In it was his Grandmother’s brass bed, the one he had lay so sick on; a bird’s-eye maple straight chair; and a huge picture of Quanah in full-tribal dress, gold framed hanging over the mantel of the fireplace. Behind the house was a tipi for his sleeping, resting, and entertaining visitors.

There also was a brush arbor. Another tipi was also there for almost weekly peyote ceremonies.

There is a story, probably apocryphal, that once when Quanah was summoned with other Comanche leaders to Washington to meet the Commissioner of Indian Affairs and the Land Office surveyors, the Commissioner supposedly said to him, «Quanah…You aren’t a wild Indian anymore.

You’re a civilized man with a house to live in, and a civilized man only has one wife at a time. You have eight right now, and you might get married again. You’ll have to decide which wife which wife you will keep, and which ones you will send back to their own families. Go home, Quanah, and tell them what you have decided.»

«Mr. Commissioner,» Quanah is supposed to have replied, the eagle lids hooding his blue-grey eyes for a moment, «you tell ‘em.»

Quanah left, no trouble was ever made, and the wives stayed in the big house with the star amicably. They were either sisters or cousins, and lived in accordance to an old Comanche custom of marrying related women to prevent friction in the family.

Chief Quanah Parker died of pneumonia in 1911. He was buried as he lived, as an Indian. One wife had his name and date of death tattooed around her wrist, the others, by the other living members of his family obliterated his name, never to be spoken again according to a death taboo.

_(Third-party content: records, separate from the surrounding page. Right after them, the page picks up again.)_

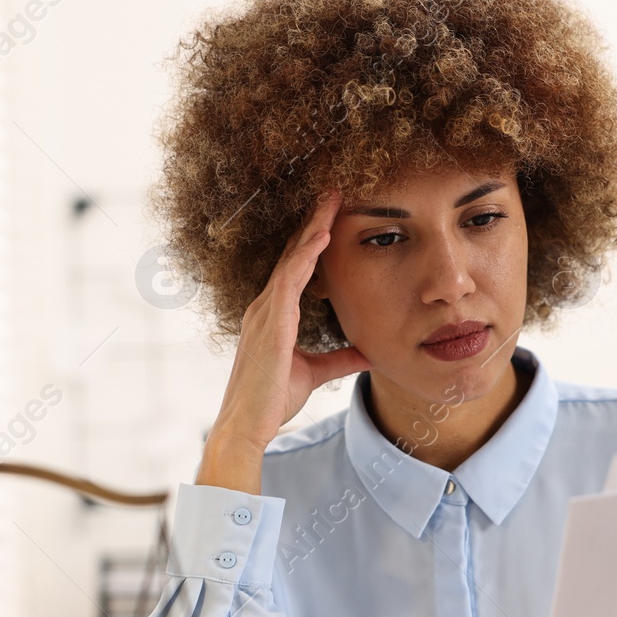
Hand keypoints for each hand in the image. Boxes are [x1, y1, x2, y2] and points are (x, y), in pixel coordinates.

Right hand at [198, 189, 371, 493]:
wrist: (248, 426)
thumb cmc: (271, 400)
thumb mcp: (314, 373)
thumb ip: (339, 359)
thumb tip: (368, 353)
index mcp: (273, 315)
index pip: (296, 268)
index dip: (312, 240)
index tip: (331, 215)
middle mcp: (265, 307)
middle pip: (293, 254)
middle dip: (313, 221)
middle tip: (333, 191)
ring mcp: (265, 312)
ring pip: (292, 260)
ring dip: (312, 228)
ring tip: (331, 200)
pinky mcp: (270, 324)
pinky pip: (289, 280)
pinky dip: (306, 256)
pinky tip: (322, 236)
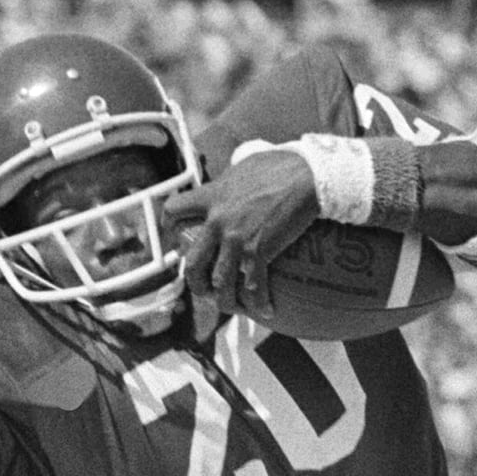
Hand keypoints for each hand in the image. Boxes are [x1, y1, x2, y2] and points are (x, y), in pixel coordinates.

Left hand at [162, 148, 318, 320]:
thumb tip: (231, 182)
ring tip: (233, 306)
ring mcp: (236, 238)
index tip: (175, 238)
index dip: (168, 226)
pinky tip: (266, 309)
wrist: (308, 176)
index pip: (174, 209)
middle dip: (195, 282)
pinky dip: (258, 303)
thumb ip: (230, 181)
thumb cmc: (282, 166)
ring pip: (219, 282)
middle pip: (193, 261)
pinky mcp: (259, 251)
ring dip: (225, 300)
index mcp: (212, 196)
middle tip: (203, 289)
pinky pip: (252, 287)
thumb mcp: (244, 167)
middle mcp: (218, 220)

The only evidence of such individuals comes from persons not sharing these taboos.

In researching this article this author has found two references concerning the reason why Quanah founded the peyote religion or church. Both concerned a vision of Jesus which he was supposed to have experienced.

In the vision Jesus is said to have told him to start the peyote religion. There are two versions when such a vision occurred.

One claimed the vision occurred when Quanah was initially very sick, near death; the other claims it happened during a time when he was wounded and healed by a Ute Indian. But such claims seem unverified.

In the biography The Last Comanche Chief: The Life and Times of Quanah Parker, the Reverend J. J. Methvin is quoted, «…under the influence of the peyote, Quanah said the got their inspiration from the Great Father while the white man got his from the Book. He said, ‘All the same God, both ways good,'»

From the same work: «Although Quanah never accepted Christianity in the formal sense, like most other Comanches he believed that Jesus was the Brother of the Red Men as the sat in their peyote tipees and prayed to the Creator.»

As mentioned in the «Peyote religion» article, the religion had Christian elements, which was natural since it was delivered to Quanah by a Mexican-Indian woman who was most likely Catholic or had been Christian influenced herself.

No one can question the Christian influence in the peyote religion, but the concept that its founder had a vision of Jesus, especially when reading that Quanah lived as an Indian and died as an Indian, can be questioned. A.G.H.


Sources:

Marriott, Alice, Carol K. Rachlin. Peyote. New York. Thomas Y. Crowell, Co. 1971.
Neeley, Bill. The Last Comanche Chief: The Life and Times of Quanah Parker. New York. John Wiley & Sons. 1995.